Infraestrutura lidera desembolsos do BNDES em 2011

O setor de infraestrutura liderou os desembolsos do Banco Nacional de Desenvolvimento Econômico e Social (BNDES) em 2011, até o mês de setembro, com R$ 38 bilhões, montante equivalente a 41% do total liberado pelo banco de fomento no período. Destacaram-se o transporte rodoviário, com R$ 19,7 bilhões; energia elétrica, com R$ 9,7 bilhões; e o transporte ferroviário, com R$ 1,1 bilhão.

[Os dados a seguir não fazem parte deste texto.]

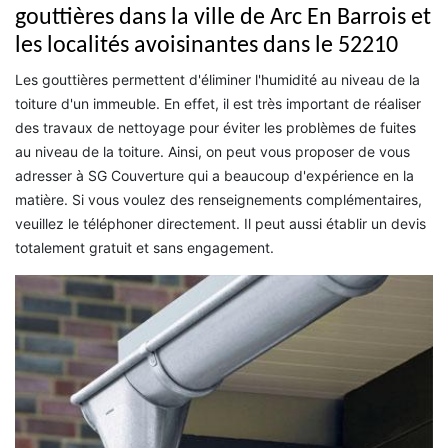
gouttières dans la ville de Arc En Barrois et
les localités avoisinantes dans le 52210
Les gouttières permettent d'éliminer l'humidité au niveau de la
toiture d'un immeuble. En effet, il est très important de réaliser
des travaux de nettoyage pour éviter les problèmes de fuites
au niveau de la toiture. Ainsi, on peut vous proposer de vous
adresser à SG Couverture qui a beaucoup d'expérience en la
matière. Si vous voulez des renseignements complémentaires,
veuillez le téléphoner directement. Il peut aussi établir un devis
totalement gratuit et sans engagement.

DANIELA AMORIM E ALEXANDRE RODRIGUES, Agencia Estado

31 de outubro de 2011 | 13h40

O segmento de infraestrutura inclui projetos do Programa de Aceleração do Crescimento (PAC). A indústria ficou com R$ 28,4 bilhões, o correspondente a 31% do total desembolsado, seguida por comércio e serviços, com R$ 17,9 bilhões, e agropecuária, com R$ 7,2 bilhões.

O BNDES informou ainda ter liberado um volume recorde de recursos para as micro, pequenas e médias empresas (MPMEs) no período. O montante atingiu R$ 36,2 bilhões, que representam alta de 8% em relação ao mesmo período de 2010. Com o resultado, o volume liberado para as MPEs correspondeu a 39,5% dos financiamentos concedidos pelo banco no ano. Foram cerca de 600 mil operações com as micro, pequenas e médias empresas, o equivalente a 94% das operações registradas.

Luciano Coutinho, presidente do BNDES, disse que o banco deverá fechar 2011 com desembolsos entre R$ 140 bilhões e R$ 145 bilhões, volume no entanto, inferior ao que ele havia previsto no início de 2011. "É um pouco cedo ainda para avaliar, já que há uma concentração natural de desembolsos no final do ano. O importante é que fizemos isso sem comprometer os recursos para investimentos, que têm sido compensados pelo mercado de capitais. O nosso desempenho não será medido pelo crescimento dos desembolsos, mas pela nossa capacidade de calibrar com o mercado de capitais sem prejudicar o investimento", afirmou Coutinho.

Sobre a carteira da BNDESpar, Coutinho disse que o banco não vai perder com o mau momento da bolsa porque deixará de realizar a venda de papéis esperando um momento mais favorável. Segundo ele, tendo em vista a composição da carteira, os rendimentos de dividendos terão bom resultado no terceiro trimestre. Coutinho, no entanto, não quis antecipar detalhes.